Friday, 21 January 2011

Dog food 'n' chips, please!

As well as the 31,000 kilometres and all the Open University courses I need to pass, friends are setting me other challenges for this ride. My favourite one so far is to try something I've never eaten before in each country I cycle through. I assume this refers to food rather than, say, dog shit or traffic lights.
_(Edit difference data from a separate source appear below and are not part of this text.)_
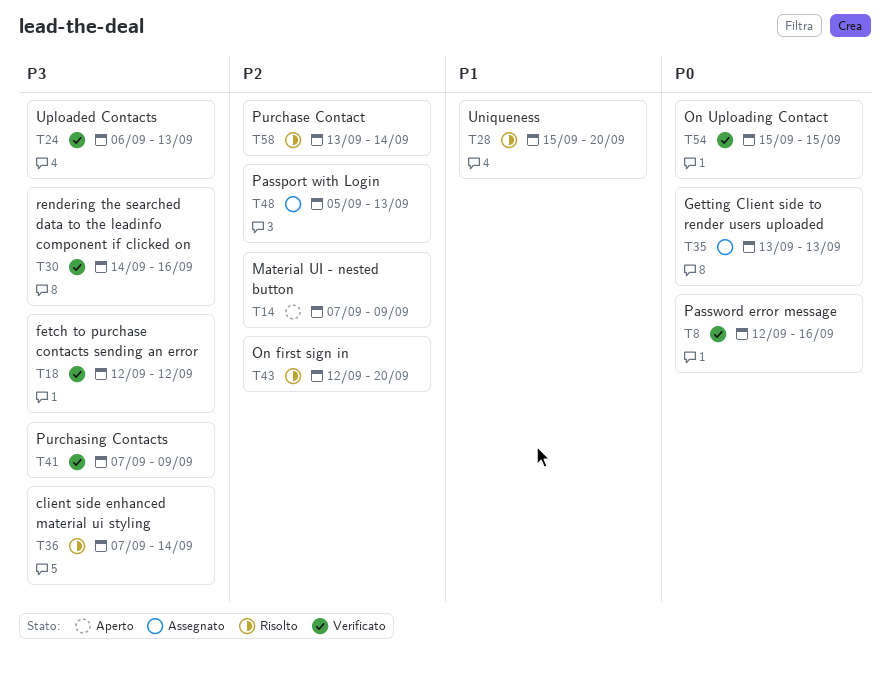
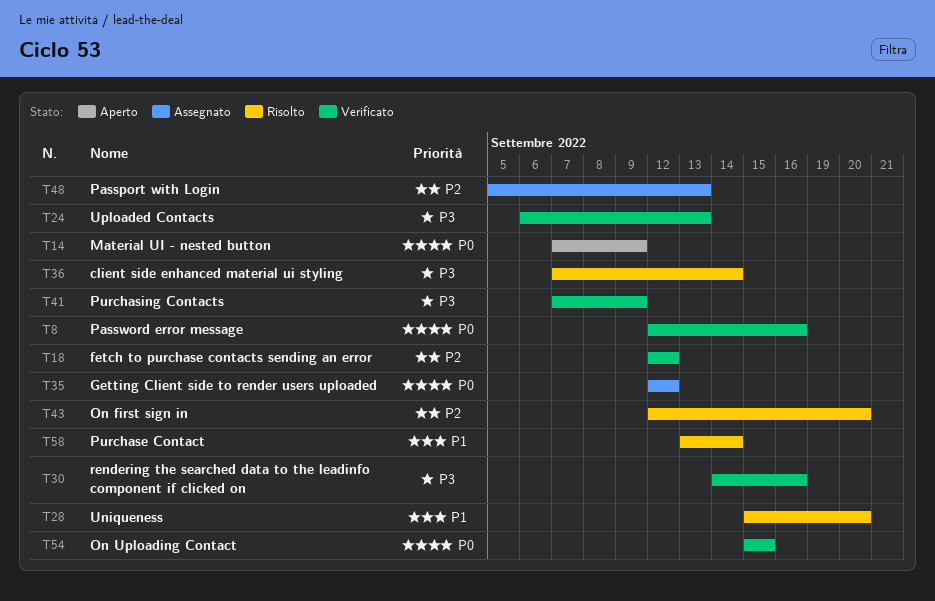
T14, priority: P2 -> P0
T18, priority: P3 -> P2
T35, start: Sep 13 -> Sep 12
T35, due: Sep 13 -> Sep 12
T58, priority: P2 -> P1

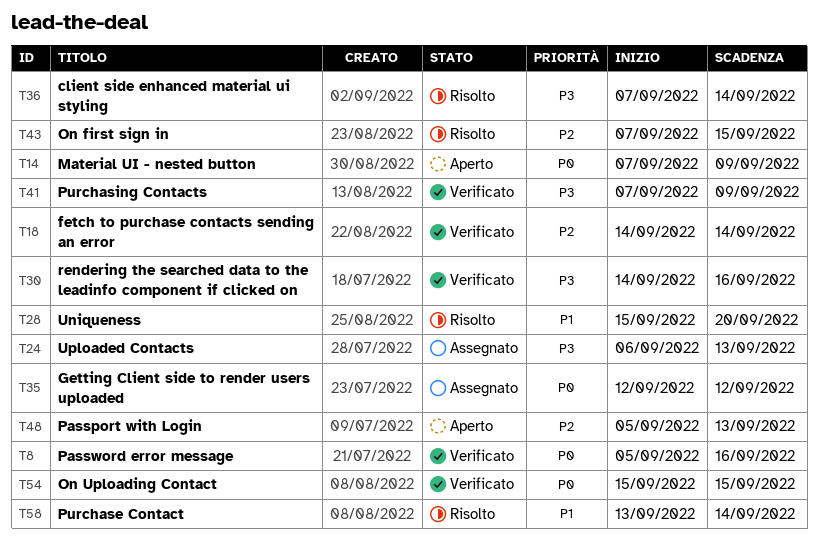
T8, start: Sep 12 -> Sep 5
T18, start: Sep 12 -> Sep 14
T18, due: Sep 12 -> Sep 14
T24, status: Verificato -> Assegnato
T43, start: Sep 12 -> Sep 7
T43, due: Sep 20 -> Sep 15
T48, status: Assegnato -> Aperto

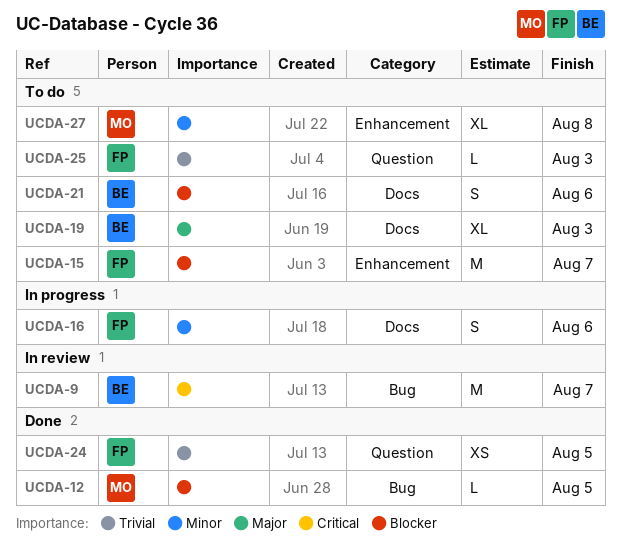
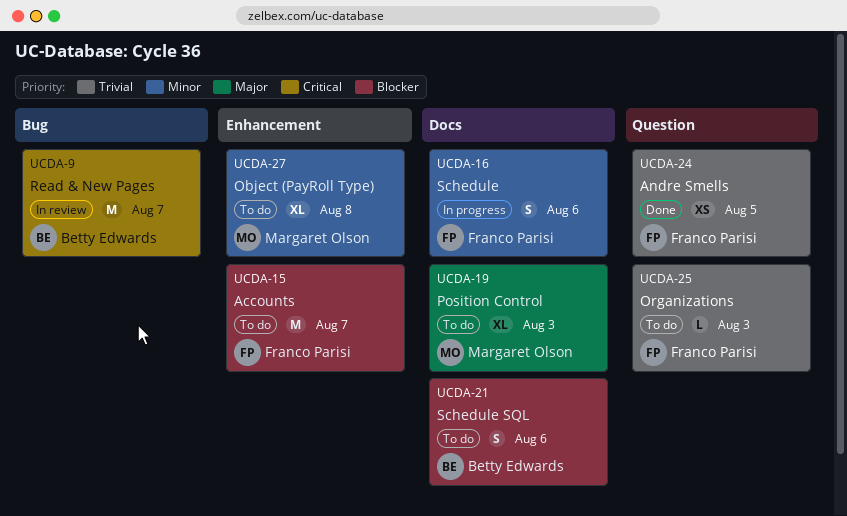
UCDA-12: present -> none
UCDA-19, owner: Betty Edwards -> Margaret Olson

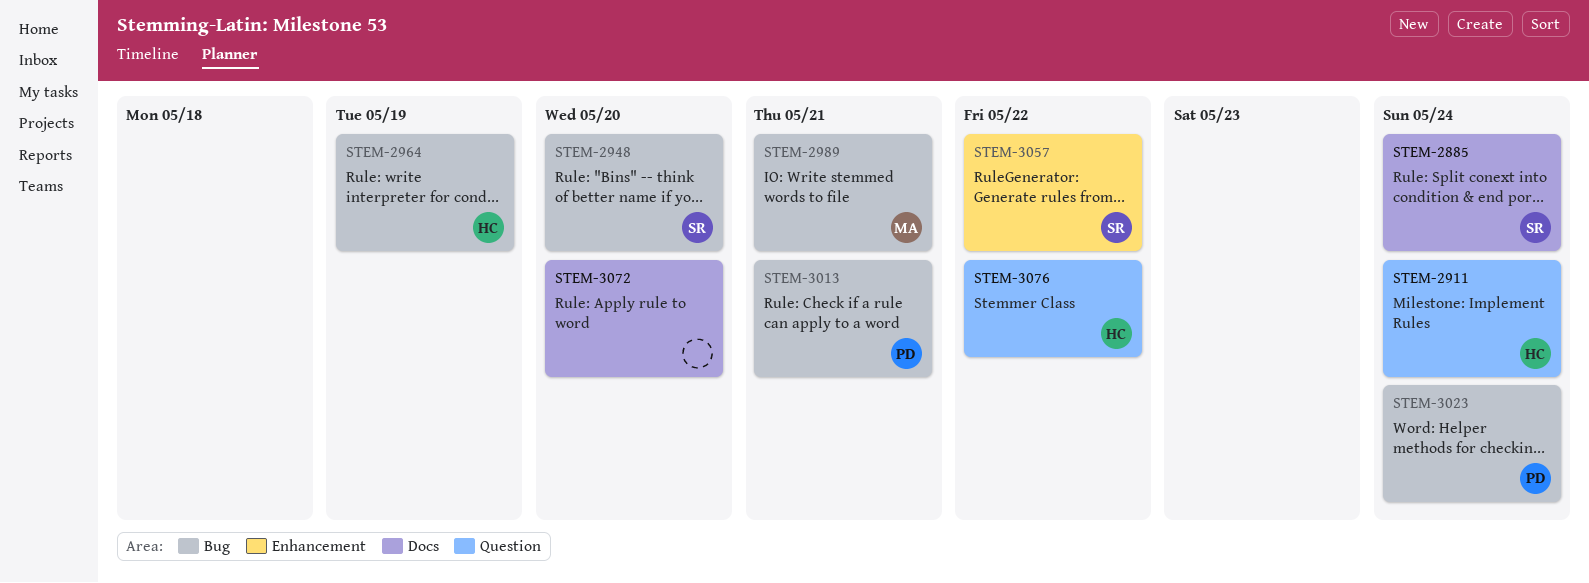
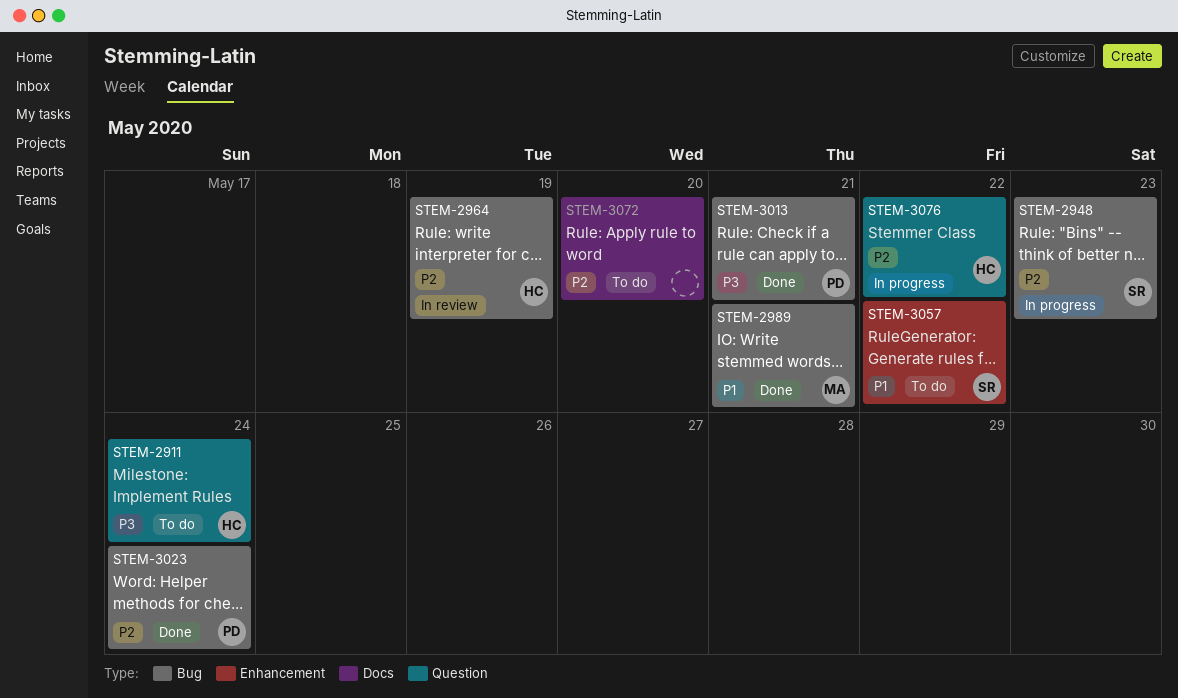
STEM-2885: present -> none
STEM-2948, due: May 20 -> May 23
I had a similar experience on a previous ride when, as part of a list of 28 tasks, my girlfriend Nina challenged me to hunt out morteruelo, a dish from the Castilla-La Mancha region of Spain. The closest literal translation I can find for morteruelo is 'pox death' but I'm sure that can't be right. On a menu it might describe itself as game paté but that oversells it to me. If you want to know what it tastes like imagine two Weetabix in a bowl, add lashing of hot milk and leave until the 'bix have gone soggy. Now stir in a tin of dog food. Yep, that's about it.

So in order to optimize my culinary adventure I thought I'd do a bit of research to find out what sort of interesting tasties might await me abroad. It's better to go into these things with your eyes open, like a sheep's head on a Norwegian dinner table.

France is known for its fine food but out of sheer curiosity I'm tempted by something that when cooked supposedly has the subtle aroma of urine and faeces. Yummy! This is andouillette, a tripe sausage stuffed with chitterlings, onions and pepper. I have to admit that it was Mr Google who told me what chitterlings are, or maybe what chitterlings is - I'm still not sure whether it's singular or plural. Apparently it's (or they're) the small intestine of a pig. Now, I've never liked tripe but I thought if it was combined with something even more disgusting then it might slip down more easily. It's the same principle that a quick visit to Basingstoke will make it easier to spend the rest of the afternoon in Slough.

But it's not all poop-flavoured treats. Ukraine actually sounds like fun. Salo is the name of its smoked and aged pig fat. So what, you're asking, loads of countries make greasy crap like that. But what makes it unique in Ukraine is that it's chocolate-coated. Genius! As someone who loves the combination of sweet and salty that sounds like heaven to me. Duncan Bannatyne's already organised a boatload as the centrepiece of next month's Scottish Health Week.

There are tons of other colourful things that might appear on my plate. In Hungary there's the delicious-sounding pig's blood and eggs - not a hundred miles away from a typical breakfast round at Fred West's gaff - and Poland's nozki or jellied cow's foot. In Italy there's even cibreo, a dish of cocks' combs. By the way, that's the flappy bit on a rooster's head and not a grooming aid for blokes with pubic lice. It's hard to imagine eating much of this without Ant and Dec standing by urging me on to win another dinner for camp.

The hardest part of the challenge will be finding something I've never eaten before in the UK. Maybe something that's not over-priced would be a good start, or a supermarket sandwich with the flavour of something other than soggy bread. It doesn't bode well that London's was recently voted the worst cuisine in Europe. Maybe I'll just have to settle for those traffic lights in dog shit sauce.